* DOCUMENT:

So the picture is certainly mixed. But the sheer power of Smalltalk, the language, and the encompassing environment makes it, at the very least, incredibly intriguing.
As for implementations, for hobbyists, the most commonly used environment is Squeak, or it’s more professional cousin Pharo. I’ve settled on the latter, as it seems to be taking a more professional tack, but it’s really a matter of preference.
By the way, what I’ve said isn’t actually true of GNU Smalltalk, but having never used it, I can’t really speak to it’s viability as a platform. Of course, feel free to take a look at it and let me know what you think!
Where Were We
Oh yeah. Enter Seaside.
So what’s Seaside? Well, it provides an advanced web development framework for Smalltalk that allows the developer to just, you know, get on with it already.
Yeah yeah, I know, you’ve heard that before. So let me illustrate an example for you, and perhaps you’ll see why Seaside excites me so much.
The Example
The program we want to develop is incredibly simple:
- It presents a counter to the user.
- It presents a “decrease” link which lowers the counter.
- It presents an “increase” link which increases the counter.
That’s it. Now imagine, in a traditional web framework, how you would do this. Well, obviously, you need some amount of state, here, in order to track the counter. You could squirrel the value away in a hidden field in a page form (seriously ugly). Or you could assign the user some kind of session ID, and then track the state on the server, using that session ID as a reference (somewhat complicated). Either way, you, the developer, have to focus on how, exactly, that state will be managed.
Now let’s look at how this program would be expressed in Seaside. First, a class declaration:
WAComponent subclass: #Counter instanceVariableNames: 'count' classVariableNames: '' poolDictionaries: '' category: 'Counter'
This is a simple class declaration describing a subclass of WAComponent named Counter, and containing an instance variable called ‘count’. Okay, so now we need an initializer:
Counter>>initialize super initialize. count := 0.

* REQUIRED TASK 1: Rewrite the paragraph of the Seaside text that begins "That’s it. Now imagine" as a short bulleted list that keeps its main facts.
* REQUIRED TASK 2: Extend the Seaside text, picking up right after its last line, the initializer code for Counter.
The records that come next have no connection to the Seaside text.

* DATA EXTRACT:
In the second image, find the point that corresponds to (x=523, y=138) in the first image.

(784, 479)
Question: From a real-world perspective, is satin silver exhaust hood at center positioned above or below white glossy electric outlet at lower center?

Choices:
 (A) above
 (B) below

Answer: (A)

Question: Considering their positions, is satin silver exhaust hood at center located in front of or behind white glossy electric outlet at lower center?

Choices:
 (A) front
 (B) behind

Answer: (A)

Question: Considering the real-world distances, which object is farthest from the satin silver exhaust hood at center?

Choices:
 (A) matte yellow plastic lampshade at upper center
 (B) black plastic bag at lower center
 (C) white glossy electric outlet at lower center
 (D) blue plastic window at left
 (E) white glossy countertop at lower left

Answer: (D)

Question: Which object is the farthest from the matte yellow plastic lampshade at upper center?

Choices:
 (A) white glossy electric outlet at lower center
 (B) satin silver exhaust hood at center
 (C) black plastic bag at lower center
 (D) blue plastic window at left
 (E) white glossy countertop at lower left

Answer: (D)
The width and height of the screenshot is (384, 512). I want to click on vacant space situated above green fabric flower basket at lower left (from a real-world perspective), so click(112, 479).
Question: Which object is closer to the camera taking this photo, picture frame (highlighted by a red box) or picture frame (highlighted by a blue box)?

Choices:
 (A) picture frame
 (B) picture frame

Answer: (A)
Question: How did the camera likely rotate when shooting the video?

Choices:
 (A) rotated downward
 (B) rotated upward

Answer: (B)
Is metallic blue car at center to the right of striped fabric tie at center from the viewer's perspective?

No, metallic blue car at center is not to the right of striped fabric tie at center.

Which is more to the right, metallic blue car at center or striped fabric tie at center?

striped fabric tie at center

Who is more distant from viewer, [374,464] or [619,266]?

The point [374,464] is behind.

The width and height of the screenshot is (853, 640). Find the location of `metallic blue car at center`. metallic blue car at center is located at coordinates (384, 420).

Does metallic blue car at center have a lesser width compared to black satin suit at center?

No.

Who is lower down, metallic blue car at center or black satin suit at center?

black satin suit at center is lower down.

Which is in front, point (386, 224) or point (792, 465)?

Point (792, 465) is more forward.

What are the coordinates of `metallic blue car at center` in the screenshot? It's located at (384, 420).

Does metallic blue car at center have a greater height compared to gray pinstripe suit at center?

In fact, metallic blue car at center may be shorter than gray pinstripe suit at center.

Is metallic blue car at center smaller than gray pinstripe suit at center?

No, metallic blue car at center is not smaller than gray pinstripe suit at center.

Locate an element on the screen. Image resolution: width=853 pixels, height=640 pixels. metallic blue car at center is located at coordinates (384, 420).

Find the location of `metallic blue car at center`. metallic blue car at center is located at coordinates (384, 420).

* OUTPUT 1:
- A traditional web framework needs some state to track the counter.
- One option is to hide the value in a hidden form field, which is seriously ugly.
- Another is to give the user a session ID and track the state on the server by that ID, which is somewhat complicated.
- Either way, the developer has to focus on exactly how that state will be managed.

* OUTPUT 2:
Again, nothing too special here, we just want to initialize our superclass and our counter. But now comes the meat of the program, and the magic:
Counter>>renderContentOn: html html heading: counter. html anchor callback: [ counter := counter + 1 ]; with: 'increase'. html space. html anchor callback: [ counter := counter - 1 ]; with: 'decrease'.
Voila, that’s the entire application, including links and state management.
No, really, that’s it. The whole thing.
So, how does it work? Well, first…
A Bit On Blocks
Like other high-level languages such as Perl, C#, and others, Smalltalk supports the concept of a closure, which is called a block, encapsulating a chunk of code along with it’s lexical scope. That code can then later be invoked at your leisure. For example:
| var block | var := 5. block := [ Transcript show: 'Hello world, my value is '; show: var; cr ].
The variable ‘block’ now contains a reference to a closure which we can then invoke later with:
block value.
This block remembers everything in it’s lexical scope, so, for example, the variable ‘var’ will retain it’s value, 5, and be emitted on the transcript. This fact, that closures are stateful code objects, is key to the way Seaside works.
Back To The Example
So, in Seaside, you never hand-write HTML. There aren’t even any templating languages. You generate all your HTML with code.
Yes, I know, this is weird, but bear with me.
You see, this has a major advantage. Consider the following piece of code from the example:
html anchor callback: [ counter := counter + 1 ]; with: 'increase'.
Of course, this spits out an anchor. Nothing fancy there. But notice how we didn’t specify a URL? That’s weird enough. But notice something else? There’s an argument called ‘callback’, and we’re providing it a block of code. Can you guess what’s happening here?
That’s right. Under the covers, Seaside generates a URL for us. When the link is clicked, Seaside invokes the callback automatically. And because the block remembers the lexical scope, it can fiddle with the counter variable, incrementing it.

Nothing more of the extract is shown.